_CONSIGNE DE TRAVAIL A_:
Relevez tous les verbes qui, dans le texte sur la crise du pouvoir, désignent ce que les grandes entreprises font aux États au moyen des tribunaux du commerce.
_CONSIGNE DE TRAVAIL B_:
Poursuivez le texte sur la crise du pouvoir après sa dernière phrase.

_EXTRAIT DE PAGE_:
_ _ _ _
Je pense que nous avons atteint ce point de non-retour il y a longtemps. En fait, je crois que les choses vont de mal en pis. Certes, la population est aujourd’hui plus au fait de la situation de crise dans laquelle nous vivons, mais les personnes qui dirigent nos sociétés deviennent également plus conscientes de leur propre pouvoir, et elles ne s’adaptent pas. Je ne constate pas, à l’heure actuelle, que les choses se tempèrent ou s’améliorent, bien au contraire. Je remarque aussi que l’arrogance du pouvoir ne fait que s’accroître au fil des ans. Dans mon essai, je cite l’exemple des tribunaux du commerce, qui sont devenus des outils que les grandes entreprises utilisent pour intimider, menacer ou poursuivre les États qui remettent en question leur capacité à faire des profits, et ce, parfois dans des domaines aussi inattendus que la santé ou la culture.

Les États-Unis sont au cœur de votre propos dans Rebalancing Society. Dans votre examen des problèmes que nous vivons actuellement, les États-Unis en sont-ils la cause ? Font-ils partie de la solution ?

Je ne suis pas convaincu que les États-Unis soient à l’origine du problème, mais ils ont certainement été à l’avant-scène. Je pense que les Britanniques n’en sont pas moins responsables, car toute cette mentalité est apparue au Royaume-Uni et a par la suite été adoptée par les États-Unis. Oui, les États-Unis sont un joueur important dans cette problématique, mais le Royaume-Uni l’est aussi, et tous deux mènent le bal.
_ _ _ _
_EXTRAITS DE DONNÉES_:

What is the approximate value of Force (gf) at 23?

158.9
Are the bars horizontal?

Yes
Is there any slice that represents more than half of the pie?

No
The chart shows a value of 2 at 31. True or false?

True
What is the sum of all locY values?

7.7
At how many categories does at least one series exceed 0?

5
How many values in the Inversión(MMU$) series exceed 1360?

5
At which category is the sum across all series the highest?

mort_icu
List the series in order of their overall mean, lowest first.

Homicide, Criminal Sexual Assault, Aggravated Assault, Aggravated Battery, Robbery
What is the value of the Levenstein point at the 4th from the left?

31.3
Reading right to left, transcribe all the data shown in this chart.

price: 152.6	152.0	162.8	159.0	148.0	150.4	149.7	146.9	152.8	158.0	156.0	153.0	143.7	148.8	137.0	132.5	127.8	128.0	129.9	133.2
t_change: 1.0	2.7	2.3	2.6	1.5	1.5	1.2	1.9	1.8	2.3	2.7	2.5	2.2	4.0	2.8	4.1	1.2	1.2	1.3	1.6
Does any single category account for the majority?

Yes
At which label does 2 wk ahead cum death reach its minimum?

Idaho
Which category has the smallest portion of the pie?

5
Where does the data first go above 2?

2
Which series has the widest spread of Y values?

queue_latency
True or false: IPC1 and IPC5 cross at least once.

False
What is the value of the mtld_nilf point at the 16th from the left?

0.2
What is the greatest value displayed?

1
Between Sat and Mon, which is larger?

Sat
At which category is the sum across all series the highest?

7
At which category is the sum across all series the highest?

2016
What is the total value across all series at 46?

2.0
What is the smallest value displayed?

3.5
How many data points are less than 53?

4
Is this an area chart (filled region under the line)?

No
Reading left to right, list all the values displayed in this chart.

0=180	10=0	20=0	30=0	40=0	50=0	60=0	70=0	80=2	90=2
_ _ _ _
_RÉPONSE A_:
intimider, menacer, poursuivre

_RÉPONSE B_:
Quant à faire partie de la solution du problème, il devra y avoir aux États-Unis des changements d’importance. Et le scénario que j’entrevois débuterait par l’accession de Hillary Clinton à la Maison-Blanche, puis par le contrôle du Sénat par le Parti démocrate et, finalement, par un nombre suffisant de nominations par Mme Clinton, ce qui forcerait la Cour suprême des États-Unis à revoir la cause Citizens United v. Federal Election Commission1, tout comme cette idée selon laquelle les entreprises sont des personnes morales. Si ces choses se produisent, cela pourrait faire avancer les choses.

Une des causes de cette société déséquilibrée que vous définissez se rapporte à l’individualisme. Sommes-nous, en tant que citoyens, trop centrés sur nous-mêmes ?

Il est difficile de déterminer ce qui vient en premier et ce qui suit. Mais ce qui est sûr, c’est qu’il y a trois niveaux à nos existences. Le premier niveau, c’est celui de la citoyenneté ; le second niveau fait de nous des membres d’une communauté quelconque, et le troisième, c’est celui de l’individualité. Et ces trois niveaux, maintenus en équilibre, font notre société.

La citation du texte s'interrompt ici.